Five alleged 9/11 plotters, including Khalid Sheikh Mohammed who has been called the mastermind behind the September 11 terrorist attacks, appeared in a military court for a pretrial hearing in Guantanamo Bay, Cuba, on Tuesday. All five are accused of having some involvement with planning and executing the 2001 terror attacks.
The pretrial hearing is the first time the five detainees have appeared in court since February 2020. Along with Mohammed, Walid Muhammad Salih Mubarak Bin ‘Attash, Ramzi Bin al-Shibh, Ali Abdul Aziz Ali, and Mustafa Ahmed Adam al Hawsawi are also charged in the capital case. If convicted, all five could receive the death penalty.
The case has faced a series of challenges since and before the detainees were arraigned at Guantanamo in 2012 during the Obama administration. The most recent 18-month hiatus was caused by the ongoing Covid-19 pandemic and personnel changes.
Mohammed and the other four detainees were dressed in culturally appropriate attire provided by their lawyers. Mohammed appeared in court wearing a Pashtun-style hat, with a white top covering his head and a navy-blue scarf braided and wrapped around his head and shoulders. His reddish-orange henna-dyed beard was visible.
Three of the men wore headscarves, and one, Ali Abdul Aziz Ali, referred to by his lawyers as Ammar al Baluchi, wore a gray Sindhi, a hat traditional of his native Pakistani province. Ali is the nephew of Mohammed.
All five detainees were escorted into the courtroom by prison guards wearing face masks, face shields and blue rubber gloves. Judge Col. Matthew N. McCall asked everyone in the courtroom to keep their masks on during the hearing. While all five of the detainees walked into the courtroom with masks on, four of them took their masks off during the hearing.
The detainees, who sat at the edge of tables lined along the left side of the courtroom, chatted with each other throughout the two and a half hours they were in court, both during the hearing and during two courtroom recesses.
Mohammed who sat closest to the judge in the order of detainees, was seen with his arm slung across the back of his chair talking with Bin ‘Attash, who sat behind him in the order they were arraigned in the courtroom. During the first courtroom recess, Mohammed walked out of the courtroom accompanied by guards. He waved at two reporters in the gallery on his way out.
James Connell, Ali’s attorney, said his client was talking with the other detainees and his legal team because he’s happy to be out of lockdown.
“The man has been in lockdown for as long as everyone else has been in lockdown, and to see people that he hasn’t, his legal team that he hasn’t seen in a long time is a cause for pleasure,” Connell said. “He’s pleased to be back in court, he’s pleased to see the case move forward, and he’s pleased to see his legal team after a long isolation related to Covid.”
Family members of victims of the September 11 terrorist attacks, observers and journalists watched the courtroom proceedings from behind soundproof glass on a 40-second delay to ensure that classified material is not accidentally made public.
A new judge
McCall, an Air Force judge, presided over his first in-person hearing in the case.
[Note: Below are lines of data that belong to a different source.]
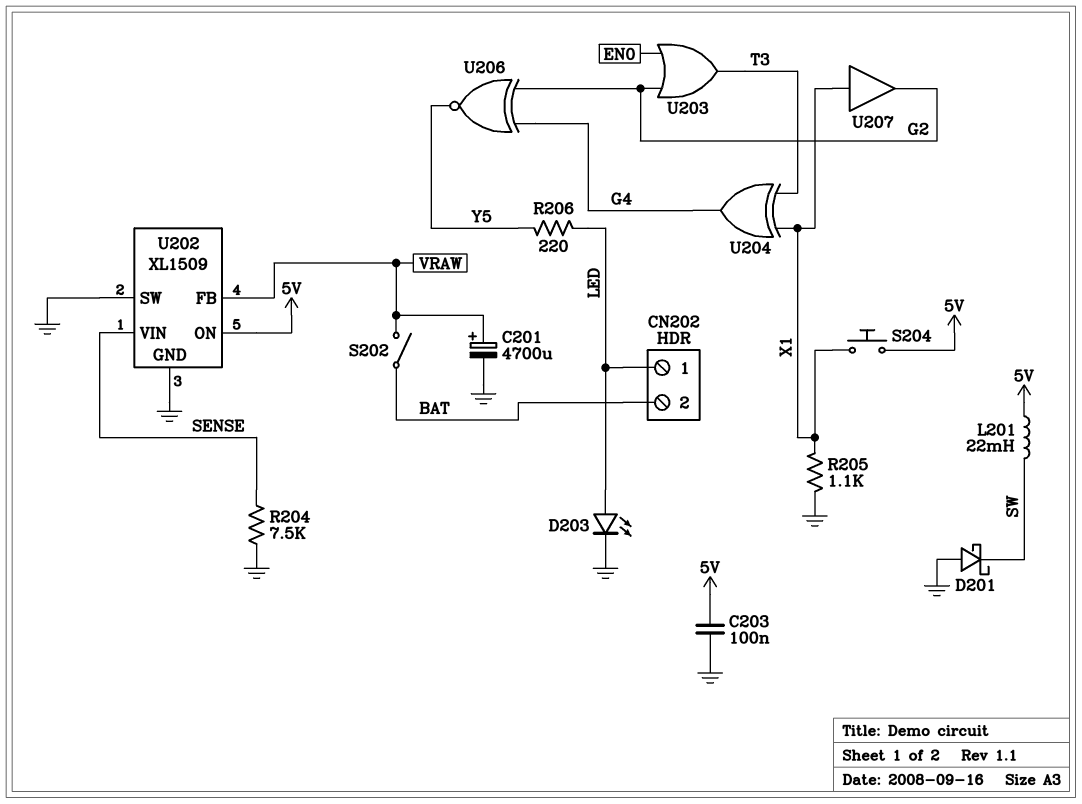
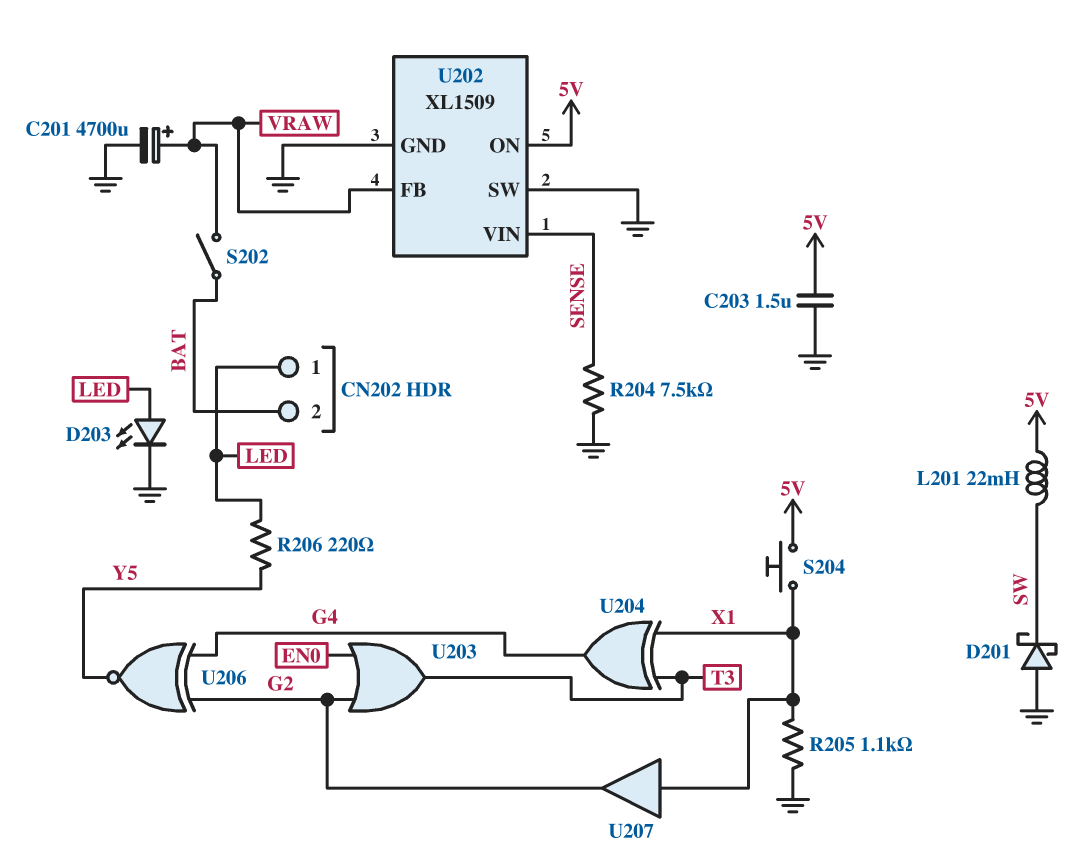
C203: 100nF (5V, GND) -> 1.5uF (5V, GND)

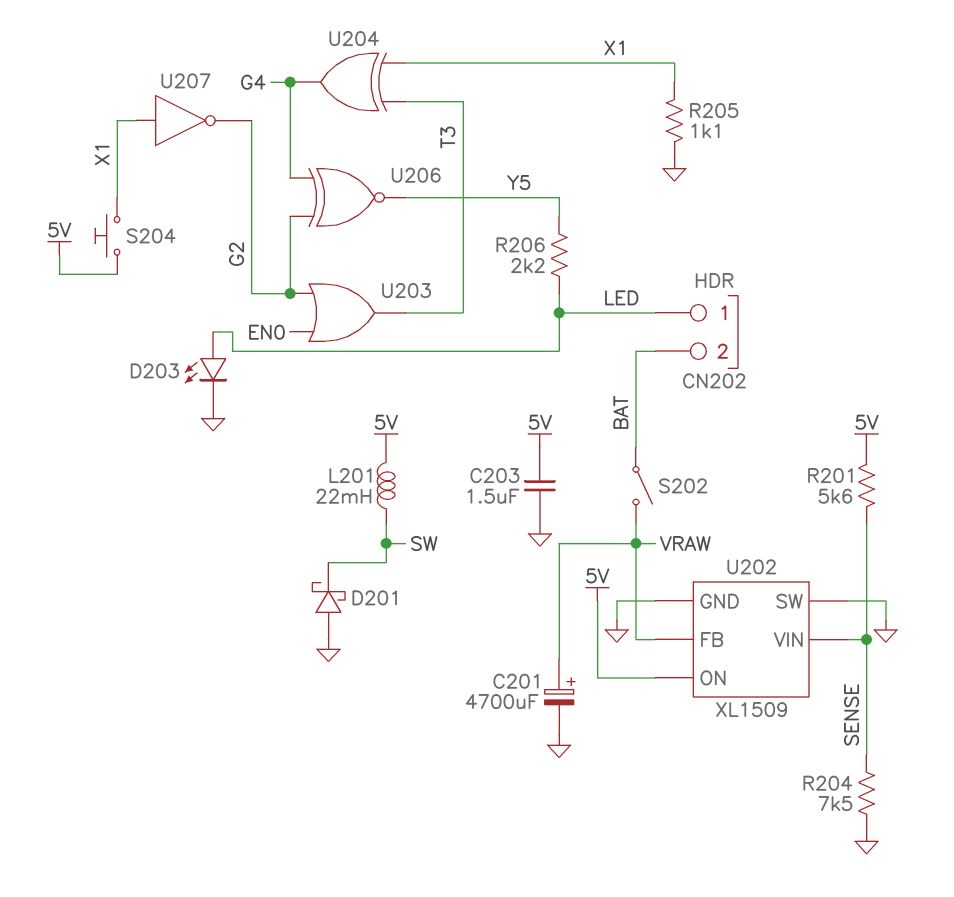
R201: none -> 5.6k (5V, SENSE)
R206: 220 (LED, Y5) -> 2.2k (LED, Y5)
U207: buffer (in X1, out G2) -> NOT (in X1, out G2)

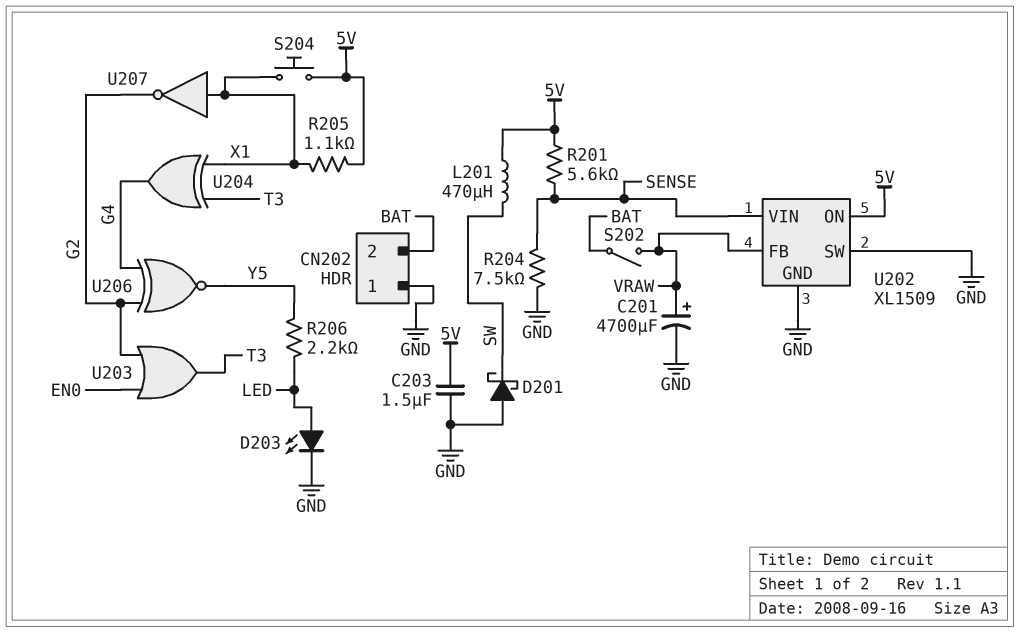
CN202 pin 1: LED -> GND
L201: 22mH (5V, SW) -> 470uH (5V, SW)
R205: 1.1k (GND, X1) -> 1.1k (5V, X1)

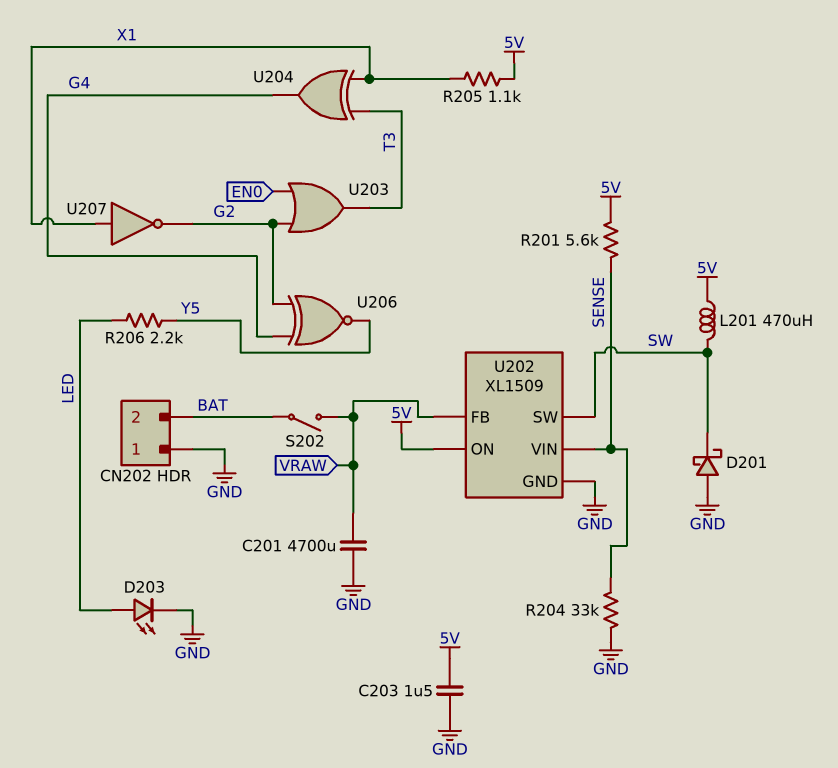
C201: 4700uF (plus VRAW, minus GND) -> 4700uF (GND, VRAW)
R204: 7.5k (GND, SENSE) -> 33k (GND, SENSE)
S204: button (5V, X1) -> none
U202 pin SW: GND -> SW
Whether or not McCall should preside over the case at all has been an ongoing issue and is the subject of the first week’s hearings.
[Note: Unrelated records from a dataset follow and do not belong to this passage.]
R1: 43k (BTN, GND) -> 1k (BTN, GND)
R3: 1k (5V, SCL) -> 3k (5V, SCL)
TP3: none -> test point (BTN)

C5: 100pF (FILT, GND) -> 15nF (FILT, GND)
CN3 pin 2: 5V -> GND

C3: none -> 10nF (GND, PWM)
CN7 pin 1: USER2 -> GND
Prosecutors, representing the US government, protested McCall’s appointment initially because he did not have two years of experience as a military judge, a requirement to serve as a judge of a military commission.
McCall recused himself and was later reappointed after he acquired the right amount of experience to preside over the case.
The first week of hearings is expected to cover the issue of whether or not the prosecution or the defense teams have any objection to McCall presiding over the case. The prosecution and defense teams began questioning McCall today, but the hearing was interrupted when a military appeals court ruling regarding the very issue being discussed was handed down.
The appeals court ruling said McCall could preside, but the ruling also says any decisions McCall made while he served as the judge on the case before he acquired two years of experience are no longer valid.
Since the five detainees were arraigned at Guantanamo Bay in 2012, four judges have presided over in-person hearings in the case.
The questioning of the judge by both defense and prosecution lawyers will continue on Wednesday.